Die beantragte Entfernung aus dem Dienst wurde abgelehnt; stattdessen verhängte das Gericht eine Kürzung der Dienstbezüge um ein Prozent für die Dauer von 36 Monaten.

Der vorliegende Fall illustriert einen schwerwiegenden Konflikt zwischen der verfassungsrechtlichen Verpflichtung zur angemessenen Alimentation (Art. 33 Abs. 5 GG) und der disziplinarrechtlichen Praxis des Dienstherrn. Über einen längeren Zeitraum erhielt ein Beamter mit fünf Kindern, von denen eines schwerbehindert ist, eine Besoldung, die das verfassungsrechtlich gebotene Mindestmaß unterschritt. Diese strukturelle Unteralimentation, die bei Beamtinnen und Beamten in niedrigeren und mittleren Besoldungsgruppen mit hohen Unterhaltsverpflichtungen häufiger auftritt, drängte die Familie finanziell an den Rand der Pfändungsfreigrenze und gefährdete das soziokulturelle Existenzminimum.

Besonders kritisch ist dabei der zeitliche und rechtliche Kontext der behördlichen Maßnahmen. Als der Dienstherr das Disziplinarverfahren wegen vermeintlich ungeordneter Wirtschaftsführung einleitete, waren die verfassungsrechtlichen Maßstäbe zur Unteralimentation bereits durch die einschlägige Rechtsprechung des Bundesverfassungsgerichts – insbesondere die grundlegenden Urteile zur Familienkomponente der Besoldung – eindeutig geklärt und der Exekutive bekannt.

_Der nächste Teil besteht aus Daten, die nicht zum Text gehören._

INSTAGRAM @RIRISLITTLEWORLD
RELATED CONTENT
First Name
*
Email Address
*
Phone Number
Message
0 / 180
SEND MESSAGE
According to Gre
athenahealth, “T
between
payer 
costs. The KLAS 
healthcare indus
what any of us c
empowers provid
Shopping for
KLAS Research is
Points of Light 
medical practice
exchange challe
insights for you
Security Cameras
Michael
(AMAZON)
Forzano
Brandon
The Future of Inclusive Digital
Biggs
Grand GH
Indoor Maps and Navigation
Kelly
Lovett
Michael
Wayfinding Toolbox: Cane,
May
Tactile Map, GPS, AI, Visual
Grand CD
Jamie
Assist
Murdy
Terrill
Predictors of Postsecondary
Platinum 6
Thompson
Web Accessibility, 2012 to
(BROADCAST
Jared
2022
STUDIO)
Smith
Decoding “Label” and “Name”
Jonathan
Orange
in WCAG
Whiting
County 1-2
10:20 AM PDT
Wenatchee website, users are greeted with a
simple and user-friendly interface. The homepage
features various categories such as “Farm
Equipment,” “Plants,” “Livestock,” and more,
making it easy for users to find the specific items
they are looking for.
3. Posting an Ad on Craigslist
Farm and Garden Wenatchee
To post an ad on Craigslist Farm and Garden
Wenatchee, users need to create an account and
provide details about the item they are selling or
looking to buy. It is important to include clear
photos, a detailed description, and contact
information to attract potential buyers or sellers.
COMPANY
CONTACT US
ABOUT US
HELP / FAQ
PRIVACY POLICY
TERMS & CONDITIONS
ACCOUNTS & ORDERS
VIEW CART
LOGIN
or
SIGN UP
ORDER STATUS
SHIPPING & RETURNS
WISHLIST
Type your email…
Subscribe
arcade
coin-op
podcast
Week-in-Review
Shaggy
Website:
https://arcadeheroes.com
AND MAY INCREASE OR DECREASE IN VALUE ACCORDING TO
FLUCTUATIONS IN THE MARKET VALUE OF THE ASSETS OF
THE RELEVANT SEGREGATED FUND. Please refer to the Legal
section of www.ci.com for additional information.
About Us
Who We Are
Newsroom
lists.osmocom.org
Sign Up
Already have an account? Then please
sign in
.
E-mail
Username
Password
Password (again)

Trotz dieses Wissens reagierte der Dienstherr nicht mit einer Anpassung der Bezüge, um dem verfassungsrechtlichen Defizit abzuhelfen. Stattdessen wurde das Disziplinarrecht instrumentalisiert: Anstatt die eigene verfassungswidrige Besoldungspraxis als Hauptursache für die finanzielle Notlage des Beamten anzuerkennen, wurde die aus der Unteralimentation resultierende Überschuldung als persönliches Dienstvergehen gewertet und mit der Entfernung aus dem Dienst bedroht.

Dieses Vorgehen steht in eklatantem Widerspruch sowohl zum Grundsatz von Treu und Glauben als auch zur Fürsorgepflicht des Dienstherrn. Hier wurde der Versuch unternommen, die Folgen des eigenen verfassungsrechtlichen Pflichtverstoßes auf den Beamten abzuwälzen und ihn disziplinarrechtlich zu sanktionieren.

Das Verwaltungsgericht Berlin hat dieser Praxis zu Recht eine Absage erteilt.

Es bleiben jedoch einige Fragen offen:

Wie vielen Beamtinnen und Beamten ist es ähnlich ergangen? Wie viele mussten Disziplinarstrafen oder gar Entlassungen wegen ungeordneter wirtschaftlicher Verhältnisse erdulden?

Und wie viele Schicksale wären erspart geblieben, wenn der Dienstherr zeitnah die verfassungswidrig vorenthaltene Besoldung nachgezahlt hätte?

Letztendlich stellt sich auch die Frage, was das Handeln des Dienstherrn im Beamten selbst ausgelöst hat. Die Grundeinstellung zu seinem Dienstherrn dürfte infolge der erlittenen Existenzängste und der als ungerecht empfundenen Behandlung einen nachhaltigen Schaden genommen haben!